Разумник посмотрел на сына долгим прощальным взглядом и опустил голову. На земле вопила и билась головой Любава. Татарин прикрепил к седлу конец аркана, вскочил на коня, взмахнул плетью. Разумник жалко дернул головой, вприпрыжку побежал за конем. Во двор влетело еще трое татарских конников, закричали что-то двум другим, волокшим из избы Разумниково добро: сермяги, овчины, трубки холста. Дюжий татарин из въехавших во двор подхватил Любаву, кинул поперек впереди седла. Ждан кинулся в угол двора, где огорожа была пониже, подбежал, вцепился в тын, занес ногу, чтобы перескочить. Позади свистнул брошенный аркан. Тугая петля сдавила Ждану горло. Татарин арканом подтянул Ждана, равнодушно, точно молодого жеребенка, оглядел со всех сторон, не снимая петли, накоротко привязал к седлу, тронул коня.

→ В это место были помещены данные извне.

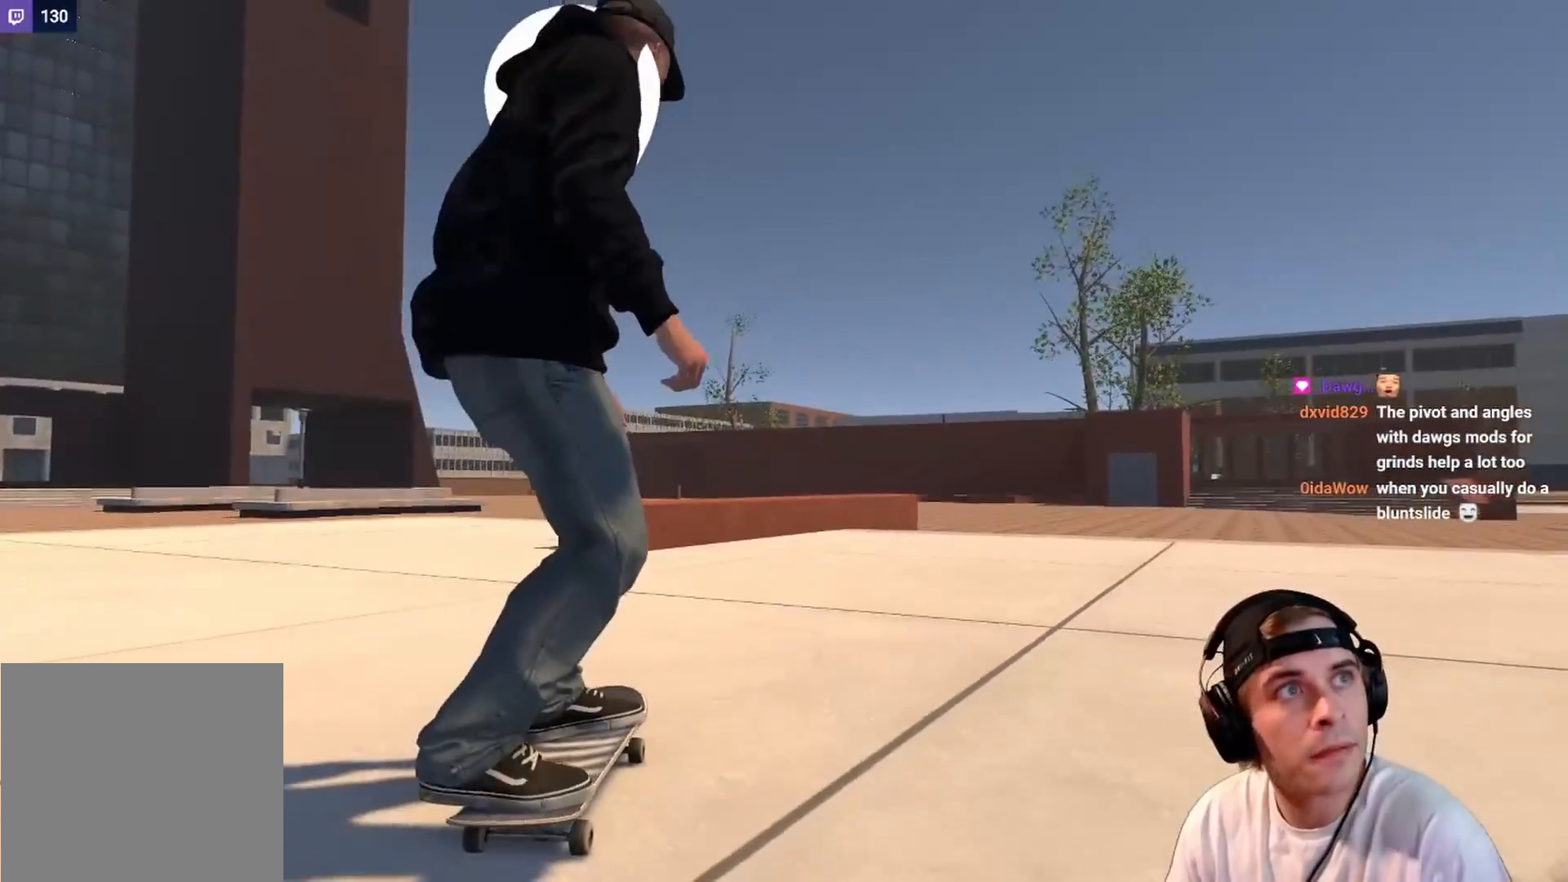
{"buttons": ["A"], "left_stick": "center", "right_stick": "center", "events": [[150, "A", "down"]]}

За околицей Ждан увидел множество татарских конников, диковинные поставленные на колеса войлочные избы — кибитки, и толпу русских полонянников. Здесь были и суходревские пахари, и отроки, и чужие мужики, должно быть, полонянники из дальних мест. Подъехал на поджаром коне важный татарин. Седло под татарином было в серебре, рукоять кривой сабли с дорогим каменьем. Щуря из-под редких бровей быстрые глаза, татарин оглядел полонянников, заговорил с молодым конником в желтом халате. Когда важный татарин кончил говорить, молодой прижал руку к груди, повернул к полонянникам коня и по-русски сказал:

— Темник великого хана сказал, если у кого из русских плохо будут идти ноги, тому отрежут голову.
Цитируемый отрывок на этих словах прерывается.